Fathers, who haven’t been divorced, are [insert unfair, generalizing, controversial, upsetting statement].
Weekdays: Get up, go to work, come home, go to bed.
Weekends: Work on something, hang out with friends.
Oh! Don’t forget to play with your kids. But when does it happen? After work? Before dinner, after dinner? Before bed?
Before getting divorced, as the “bread winner”, (I still have yet to “win” any bread…just saying) I was unable to play with my kids from 8-5, because of work, 7-6, to include getting ready and drive time. I would play with them while dinner was being made, unless I was making it, but at their age, it was more often damage control rather than stimulating play time. Put in the swing, take out of the swing, put in the crib, take out of crib, find pacifier, insert pacifier, change didy widy, bounce on knee, rinse, repeat. My fathering skills were, classic, “traditional Dad”; Don’t show love, emotion, swoop in when there is upset, over correct bad behavior, when it’s convenient (proximity), lay down the law, or hold the baby for a second. On weekends, I was usually busy doing something else, and interaction with my kids was generally only when I had to hold them.
Then, it was time to fix life. Divorce felt inevitable at a certain point. Life in, life out, fight after fight. And then, one pivotal conversation flushed our lives into the ever-spinning toilet of divorce. An apt metaphor on many levels if you really think about it. Ever felt great after using the toilet? Yeah, then you get the reference. Turmoil, pain, fighting, chaos. Making the decision is easy. It’s dealing with the fact that your kids won’t always be there, anymore, that is gut wrenching. That’s the true decision. Do I put up with this abuse spewing cuntcano psychopath for another 16 years and still see my kids everyday, or do I end the madness and settle for less time with my kids. I can’t find a good way to illustrate the weeks of confusion and difficulty involved with making the final call. In the end, obviously, I made the decision, got the bumper sticker; ”This car climbed Mt. Cuntcano”. Moving on.
During the divorce you just, stare. Constantly. Everywhere you go. Nothing smells, or tastes. It just is. Except for a few short hours each week.
For a few hours, two days during the week, and every other weekend, I have the pleasure of hanging out with two, bubbly, happy, human beings, painting life back into color. ”Holding the baby” is now an experience; warm, soft, squirmy. You notice and feel eye contact, little microscopic facial hair, specks in the iris of the left eye. You remember the grip strength of four fingers and a thumb wrapped around a finger. Stuffed animal forts are something you build with them, not something you remark “that looks nice dear”. Every second is slurped up and savored. I was there, both physically, and emotionally. I was it, the “one”.
I was Mom and Dad.
I was the whole shooting match, their entire world. For “half” of the time. This changed me instantly, from a spectator, to the coach. This “game” depended on me to make the right calls, develop great plays, run solid practices. I felt this very powerful shift away from being “proverbial Dad” to who I am now.
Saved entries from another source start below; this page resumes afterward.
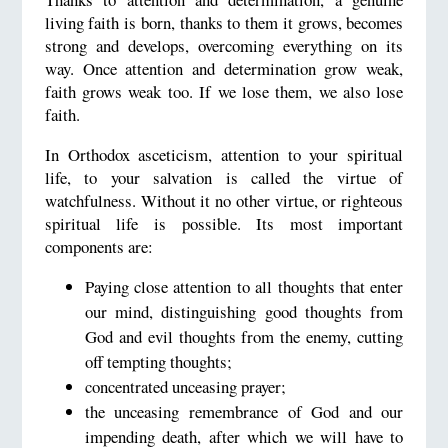
living faith is born, thanks to them it grows, becomes
strong and develops, overcoming everything on its
way. Once attention and determination grow weak,
faith grows weak too. If we lose them, we also lose
faith.
In Orthodox asceticism, attention to your spiritual
life, to your salvation is called the virtue of
watchfulness. Without it no other virtue, or righteous
spiritual life is possible. Its most important
components are:
Paying close attention to all thoughts that enter
our mind, distinguishing good thoughts from
God and evil thoughts from the enemy, cutting
off tempting thoughts;
concentrated unceasing prayer;
the unceasing remembrance of God and our
impending death, after which we will have to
It is possible that some of these things I was, back then, are due to the shell of a person I had become, due to the relationship I was in. I could have been “father autopilot” based on the relationship, and if given the chance to have children for the first time in a full, healthy relationship, things would have been different. How many people do you know are in “perfect relationships”? Probably a handful. I’ll give humans that much credit, there are some really great relationships out there. Especially ones that nurture, life in kids. But for all the bad ones that are still together, (and always might be, for better or for worse), please at least put your energy into thinking about how awesome you are parenting, or could be.
It’s been 6 years and I still guard my time with my kids. I still jockey for more time with them, around every holiday and vacation. I still don’t schedule anything on the days I have them. And I always will.